### To do:
1: Answer these questions from the passage on Mahalingam:
(a) In what town was Mahalingam born?
(b) What themes were his songs mostly based on?
(c) At what age did Kittappa die?
2: Using the passage on Mahalingam, explain in one to three sentences why his music training stressed voice projection and singing loud.
3: List every singer whom the passage on Mahalingam names as having had music training like his.
(Beginning of Passage to read)
Thenkarai Ramakrishna Mahalingam (16 June 1924 - 21 April 1978) born in Sholavandan Thenkarai was an Indian actor, singer and music composer of the 1940s and 1950s. He was known for his melodious songs mostly based on romantic or devotional themes.

Early days
Mahalingam's career as an actor and singer began since his childhood. He regularly appeared in stage plays popularly called special dramas. Mahalingam trained as a singer during the time when microphones and amplifiers were rarely present in performance halls. His music training, like those of singers S. G. Kittappa, Krishnan, M. K. Thyagaraja Bhagavathar and to a large extent TMS, stressed voice projection and singing loud so as to be audible in large auditoriums. So it was that in 1933, when the prominent singer Kittappa died at the early age of 28, Mahalingam got his first break in films..
(End of Passage to read)
(Beginning of Study material)
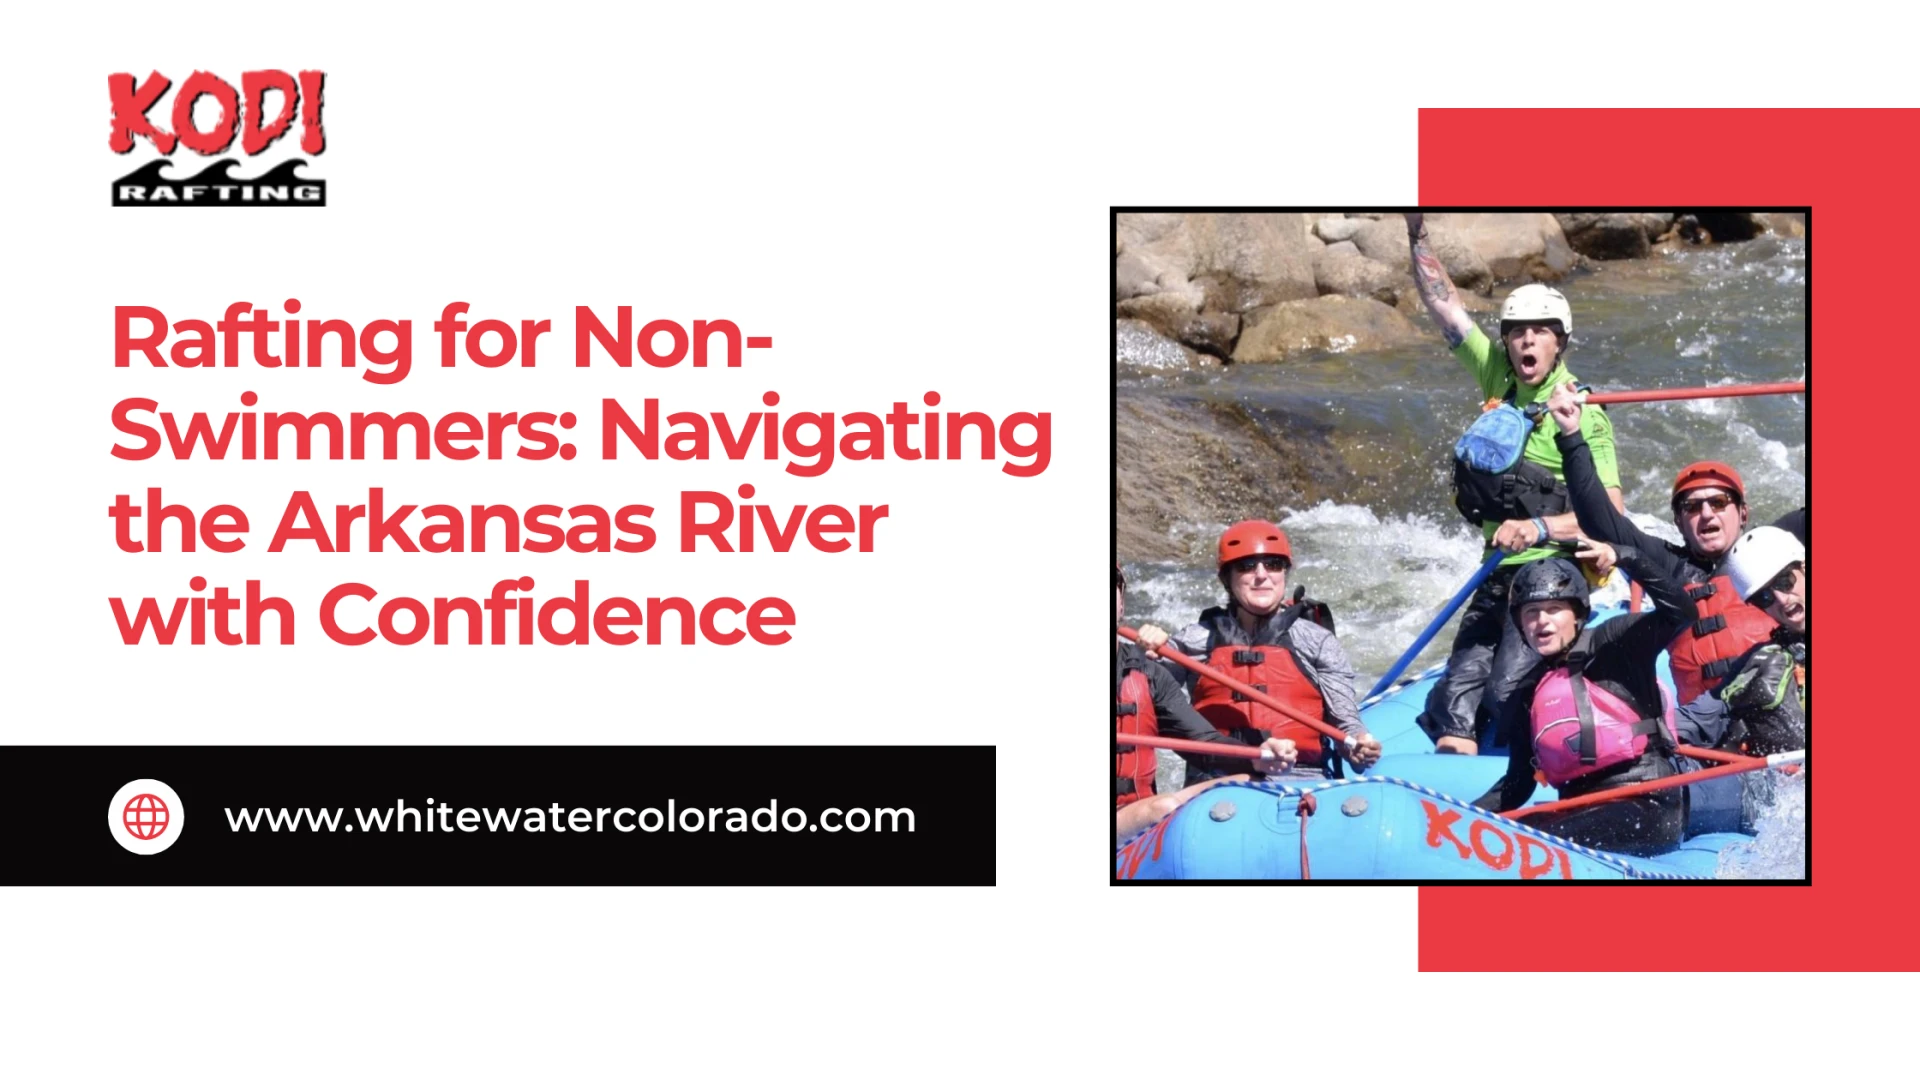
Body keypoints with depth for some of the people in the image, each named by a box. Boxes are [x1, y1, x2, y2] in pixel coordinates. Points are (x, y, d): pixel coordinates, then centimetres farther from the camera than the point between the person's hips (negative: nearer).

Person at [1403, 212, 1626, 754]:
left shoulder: (1581, 413, -11)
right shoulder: (1497, 378, 8)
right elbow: (1445, 306, 12)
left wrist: (1541, 528, -29)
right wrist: (1418, 234, 6)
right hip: (1499, 573, 7)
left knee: (1507, 693, -21)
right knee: (1454, 697, -5)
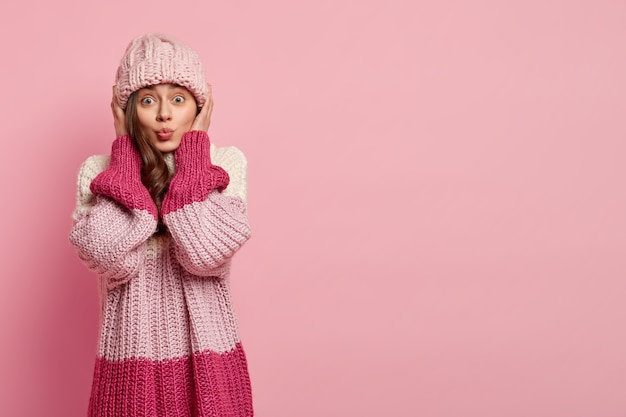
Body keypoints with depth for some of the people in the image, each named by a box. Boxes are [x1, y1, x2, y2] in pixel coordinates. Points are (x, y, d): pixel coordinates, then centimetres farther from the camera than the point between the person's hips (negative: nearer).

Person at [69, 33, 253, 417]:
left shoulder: (226, 162, -3)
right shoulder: (98, 171, -2)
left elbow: (207, 254, -19)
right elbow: (113, 259, -19)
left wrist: (194, 150, -11)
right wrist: (127, 153, -10)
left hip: (206, 355, 0)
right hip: (133, 356, 0)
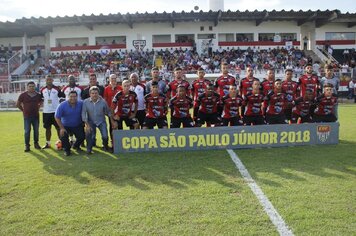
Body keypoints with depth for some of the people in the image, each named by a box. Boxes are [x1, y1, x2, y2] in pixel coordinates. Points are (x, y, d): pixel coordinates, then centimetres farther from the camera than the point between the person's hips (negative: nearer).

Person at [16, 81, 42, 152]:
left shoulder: (38, 95, 3)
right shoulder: (23, 95, -3)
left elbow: (41, 102, 20)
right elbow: (17, 104, 5)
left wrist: (37, 108, 9)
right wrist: (23, 110, 1)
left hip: (36, 116, 3)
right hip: (27, 116, -2)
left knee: (36, 130, 8)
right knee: (27, 131, -1)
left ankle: (36, 143, 20)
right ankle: (27, 145, 5)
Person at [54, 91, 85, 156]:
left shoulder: (81, 104, -15)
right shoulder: (62, 105, -18)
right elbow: (57, 117, -14)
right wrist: (62, 128, -17)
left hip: (77, 126, 2)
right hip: (65, 126, -1)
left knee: (82, 136, -8)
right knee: (63, 136, -20)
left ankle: (76, 146, 29)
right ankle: (66, 149, 11)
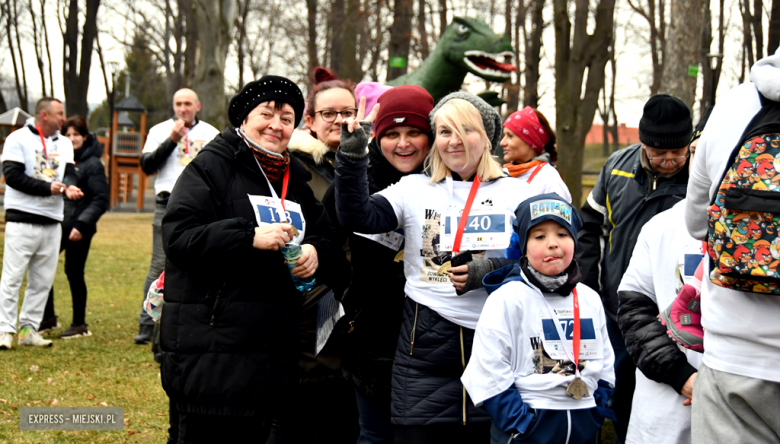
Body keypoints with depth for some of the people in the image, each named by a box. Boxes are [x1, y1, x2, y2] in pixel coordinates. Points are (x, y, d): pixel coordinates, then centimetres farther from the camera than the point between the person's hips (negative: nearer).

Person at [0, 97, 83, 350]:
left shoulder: (64, 144, 15)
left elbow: (69, 174, 7)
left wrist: (69, 187, -17)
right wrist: (48, 188, -16)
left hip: (52, 222, 6)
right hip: (22, 220, -6)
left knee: (43, 281, 8)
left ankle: (29, 329, 15)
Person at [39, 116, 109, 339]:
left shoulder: (93, 164, -7)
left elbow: (101, 200, -11)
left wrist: (82, 225, -18)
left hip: (78, 228, -6)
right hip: (57, 224, 6)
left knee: (73, 272, -1)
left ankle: (80, 325, 12)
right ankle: (48, 317, 18)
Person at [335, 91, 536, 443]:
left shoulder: (517, 194, 7)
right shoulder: (414, 189, 9)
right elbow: (357, 218, -5)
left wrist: (491, 271, -13)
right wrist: (353, 157, -15)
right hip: (426, 345, 0)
(End of Study material)
### Solutions to the problems:
1:
(a) Sholavandan Thenkarai
(b) Romantic or devotional themes
(c) 28

2: Mahalingam trained when microphones and amplifiers were rarely present in performance halls. His training therefore stressed voice projection and singing loud so that he would be audible in large auditoriums.

3:
S. G. Kittappa
Krishnan
M. K. Thyagaraja Bhagavathar
TMS